Extension randomization does not add any performance overhead nor require great design changes in encryption tools, but it could be to some extent effective against crypto-ransomware.
In order to target encrypted files, crypto-ransomware developers would have to select/find the encrypted files at the time of execution or abandon the idea of extension-based selection, evolving their attacks to avoid selecting critical application/OS files for encryption that could damage the system and make the attack fail before accomplishing its aims.
This is why the use of legitimate file encryption tools to encrypt your files might serendipitously lessen the impact of crypto-ransomware; nevertheless crypto-ransomware mitigation should not be totally reliant on encryption tools: backup and other proactive measures are even more important.

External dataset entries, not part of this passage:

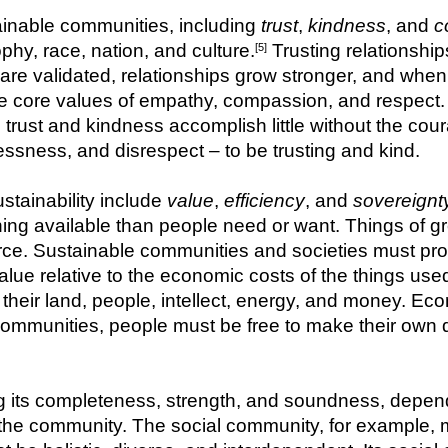
tainable communities, including 
trust
, 
kindness
, and 
c
phy, race, nation, and culture.
 Trusting relationship
[5]
 are validated, relationships grow stronger, and when
the core values of empathy, compassion, and respect.
, trust and kindness accomplish little without the coura
hlessness, and disrespect – to be trusting and kind.
tainability include 
value
, 
efficiency
, and 
sovereignt
ing available than people need or want. Things of grea
arce. Sustainable communities and societies must pro
lue relative to the economic costs of the things use
 their land, people, intellect, energy, and money. Eco
ommunities, people must be free to make their own d
g its completeness, strength, and soundness, depends
f the community. The social community, for example, m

Avoid and combat crypto-ransomware
We published a post providing many good tips that can help you avoid crypto-ransomware. Here are some of these tips:
- Use a reputable antimalware suite and enable proactive measures like HIPS and anti-phishing protection
- Practice a safe behavior: show hidden file-extensions and do not open links and messages from unknown sources
In the event, despite all the care taken, you cross paths with crypto-ransomware, you will want, in advance, to:
- Have a recent, validated, offline backup of your files, so schedule backups to frequently execute
- Avoid mapping backup folders onto your computer. Crypto-ransomware may end up encrypting backups in folders on USB devices, cloud storage and any other place that is accessed as folders in the system
As a last resort, you can try to decrypt your files with tools made available by security researchers for some specific crypto-ransomware families. ESET includes decryption tools for several crypto-ransomware families and variants to retrieve encrypted data without having to pay the cybercriminals.
Additionally, a recent initiative by the National High Tech Crime Unit of the Netherlands’ police and Europol’s European Cybercrime Centre, in collaboration with IT security companies, also provides tools to help victims of crypto-ransomware.